At Thu, 16 Apr 1998, Tim and Jude Kurokawa wrote: >
>When you find that partially disolved tab, rub it around the posterior
>fornix and wait another couple of hours. You might just be surprised. I
>sure was. Couple times she blooms into fulblown labor.
>If nothing, then another 50 mcg. All you're loosing is a couple of hours.
>
>Jude
>V<>V<>V<>V<>V<>V<>V<>V
>Jude Kurokawa, CNM, FNP
>513 Dayton St. Wolf Point, MT 59201 406-653-1608
>Home and Hospital births on the Rez
>The Coyote midwife sits by the hole and waits....
>mailto:jkuro@midrivers.com HTTP://www.midrivers.com/~jkuro
>V<>V<>V<>V<>V<>V<>V<>V<>V
>
>-----Original Message-----
>From: Garry E. Siegel, M.D. <garrys@mindspring.com>
>To: Multiple recipients of list <ob-gyn-l@talk.obgyn.net>
>Date: Thursday, April 16, 1998 7:41 PM
>Subject: OB: Misoprostol *induction* versus ripening
>
>>My hospital just has started a protocol, and it is essentially written
>>for ripening--50 mcg. intravaginally every four hours, unless
>>contracting every 7 minutes.
>>
>>Anyway, today after the second dose, the patient had changed her cervix
>>from 0/0 to 0/70%, and was contracting every 4 minutes, regularly, but
>>mild (she barely felt them).
>>
>>I wanted to keep going, but the nurses were reluctant. What do ya'll
>>do? Does anyone keep going with this for induction, and when do you stop
>>re-inserting. Also, the misoprostol tablets (100 mcg., cut in half)
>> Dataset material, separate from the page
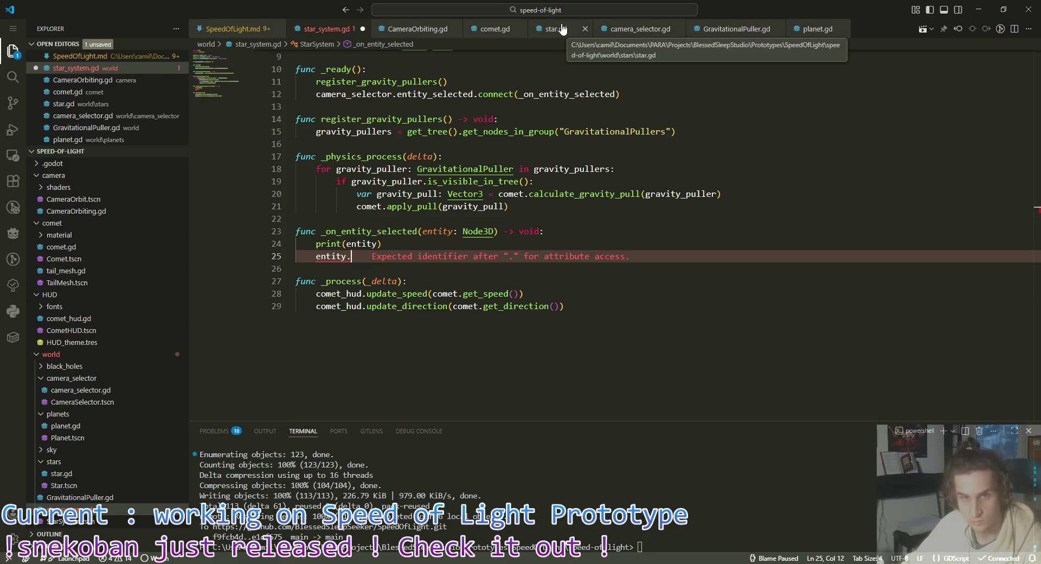
{"action": "key", "text": "ctrl+BackSpace"}
{"action": "key", "text": "ctrl+BackSpace"}
{"action": "type", "text": "if enti"}
{"action": "key", "text": "Tab"}
{"action": "type", "text": ".has_"}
>>were not fully dissolved when I went to reinsert at 4 hours, as I got a
>>partially dissolved tablet in return.
>>
>>Garry
>>
>>Please reply to the list or email privately
>>'
>>
>>--
>>Garry E. Siegel, M.D., FACOG
>>Private Practice
>>Roswell, Ga.

The nurses at our hospital tell (admittedly anecdotal) stories of these inductions frequently resulting in rapid precipitous labors that "blast the baby out of there" in just a few hours, not unlike the old days of buccal pitocin. Since it's not FDA approved for that purpose, I'd be cautious about pushing it.